Eine Publikation mit so vielen hochkarätigen Autoren kann nicht scheitern, insgesamt leidet sie jedoch an ihrem überfrachteten Konzept und der dadurch erzeugten Erwartungshaltung. Der Anspruch, wie einst Hennebo und Hoffmann einen Meilenstein der Gartenhistoriographie zu setzen, kann weder methodisch noch inhaltlich eingelöst werden. Entstanden ist stattdessen ein "Kaleidoskop" (10) oder "Phantombild" (10) der Gartenkunstforschung in Deutschland - wie Adrian v. Buttlar in seinem Vorwort schreibt; einerseits ist es vielschichtig und aspektreich und daher lesenswert, andererseits ist es zu unvollständig und flüchtig gezeichnet, um - wie angestrebt - ein Porträt zu ergeben, das wie ein "homogenes Ganzes" (19) wirkt.
Anmerkungen:
[1] Franz Hallbaum: Der Landschaftsgarten. Sein Entstehen und seine Einführung in Deutschland durch Friedrich Ludwig von Sckell 1750-1823. München 1927, 260.
[2] Ulrich Beck: Die Neuvermessung der Ungleichheit unter den Menschen: Soziologische Aufklärung im 21. Jahrhundert. Eröffnungsvortrag zum Soziologentag "Unsichere Zeiten" am 6. Oktober 2008 in Jena. Frankfurt am Main 2008, 13.
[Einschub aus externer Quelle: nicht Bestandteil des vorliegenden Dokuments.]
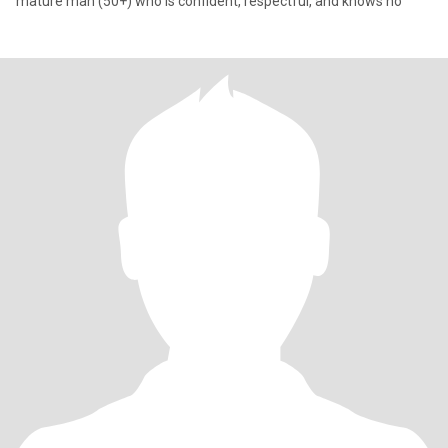
mature man (50+) who is confident, respectful, and knows ho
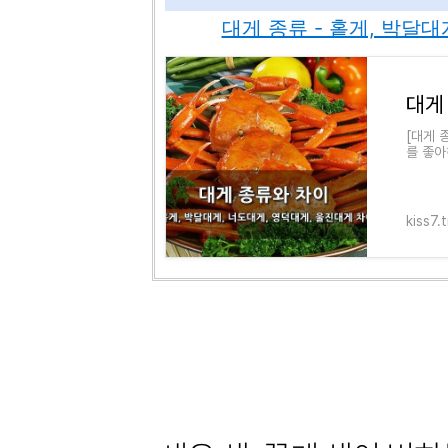
대게 종류 - 홑게, 박달
[대게 
를 좋아
다. 그
kiss7.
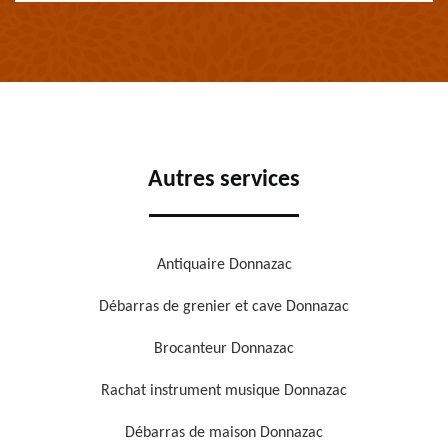
Autres services
Antiquaire Donnazac
Débarras de grenier et cave Donnazac
Brocanteur Donnazac
Rachat instrument musique Donnazac
Débarras de maison Donnazac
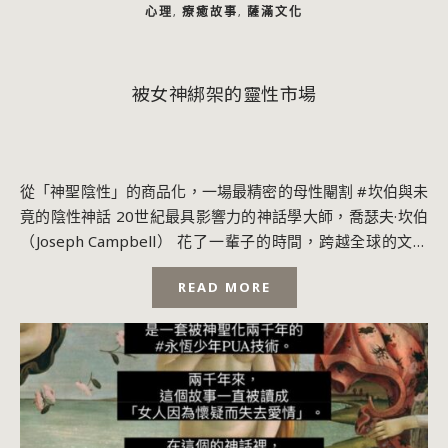
心理
療癒故事
薩滿文化
,
,
被女神綁架的靈性市場
從「神聖陰性」的商品化，一場最精密的母性閹割 #坎伯與未
竟的陰性神話 20世紀最具影響力的神話學大師，喬瑟夫·坎伯
（Joseph Campbell） 花了一輩子的時間，跨越全球的文明
廢墟，梳理出人類心...
READ MORE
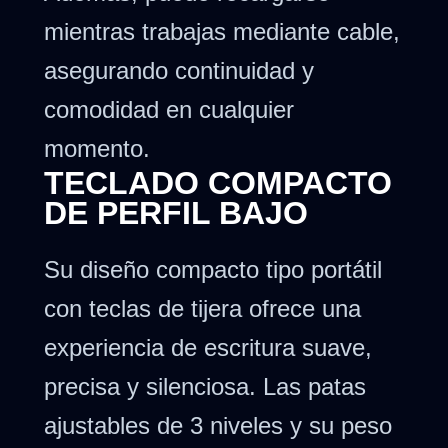
mientras trabajas mediante cable,
asegurando continuidad y
comodidad en cualquier
momento.
TECLADO COMPACTO
DE PERFIL BAJO
Su diseño compacto tipo portátil
con teclas de tijera ofrece una
experiencia de escritura suave,
precisa y silenciosa. Las patas
ajustables de 3 niveles y su peso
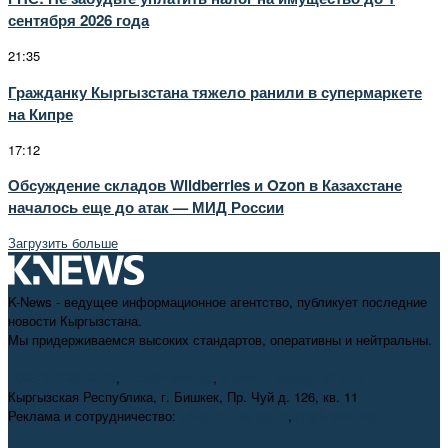
сентября 2026 года
21:35
Гражданку Кыргызстана тяжело ранили в супермаркете
на Кипре
17:12
Обсуждение складов Wildberries и Ozon в Казахстане
началось еще до атак — МИД России
Загрузить больше
K-News - ведущее информационное агентство, публикует последние
новости Кыргызстана.
Мы придерживаемся высоких стандартов, оперативны и нейтральны.
+996 312 98-69-70
,
info@knews.kg
,
knews11.kg@gmail.com
Кыргызская Республика, г. Бишкек, Пр. Чуй д. 126, кв. 11
Реклама и сотрудничество:
+996 550 38-38-75
,
pr@knews.kg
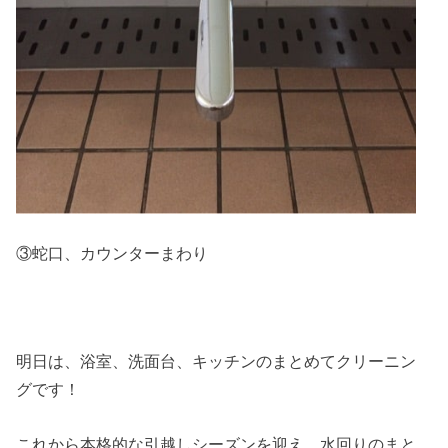
③蛇口、カウンターまわり
明日は、浴室、洗面台、キッチンのまとめてクリーニン
グです！
これから本格的な引越しシーズンを迎え、水回りのまと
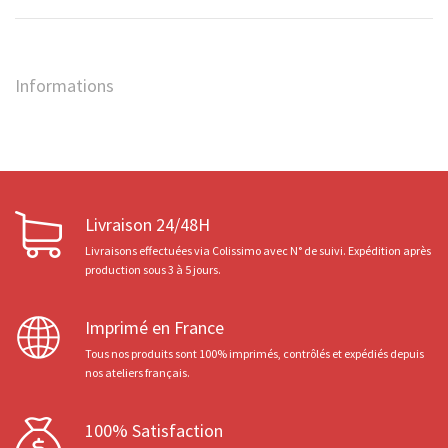
Informations
Livraison 24/48H
Livraisons effectuées via Colissimo avec N° de suivi. Expédition après
production sous 3 à 5 jours.
Imprimé en France
Tous nos produits sont 100% imprimés, contrôlés et expédiés depuis
nos ateliers français.
100% Satisfaction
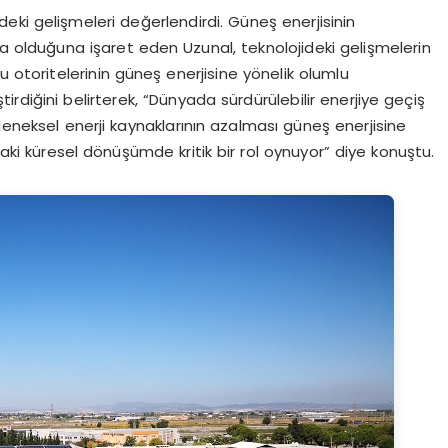
ki gelişmeleri değerlendirdi. Güneş enerjisinin
da olduğuna işaret eden Uzunal, teknolojideki gelişmelerin
u otoritelerinin güneş enerjisine yönelik olumlu
ştirdiğini belirterek, “Dünyada sürdürülebilir enerjiye geçiş
leneksel enerji kaynaklarının azalması güneş enerjisine
daki küresel dönüşümde kritik bir rol oynuyor” diye konuştu.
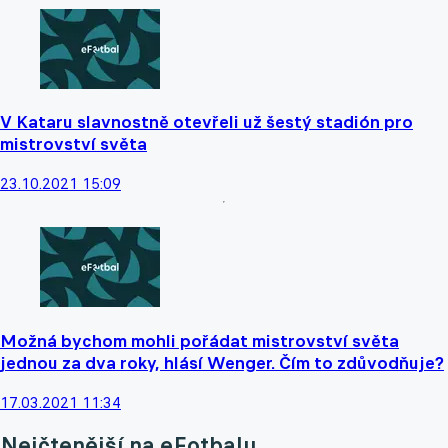
V Kataru slavnostně otevřeli už šestý stadión pro
mistrovství světa
23.10.2021 15:09
Možná bychom mohli pořádat mistrovství světa
jednou za dva roky, hlásí Wenger. Čím to zdůvodňuje?
17.03.2021 11:34
Nejčtenější na eFotbalu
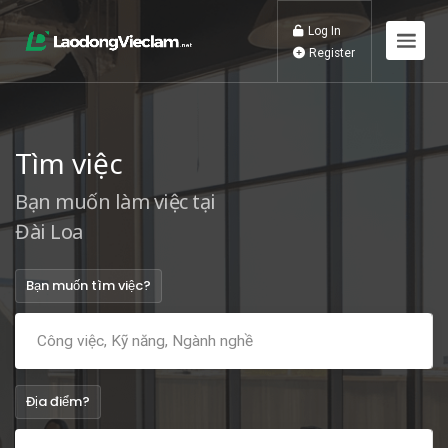
Log In
Register
Tìm việc
Bạn muốn làm việc tại
Đài Loan
Bạn muốn tìm việc?
Địa điểm?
[3] Etienne François / Uwe Puschner: Warum Erinnerungstage? In: Erinnerungstage. Wendepunkte der Geschichte von der Antike bis zur Gegenwart. Hgg. v. Etienne François / Uwe Puschner. München 2010, 13-24, 16.
[4] Etienne François / Hagen Schulze: Einleitung. In: Deutsche Erinnerungsorte. München 2001, 13.
[5] Peter Burke: Was ist Kulturgeschichte? Bonn 2005, 183.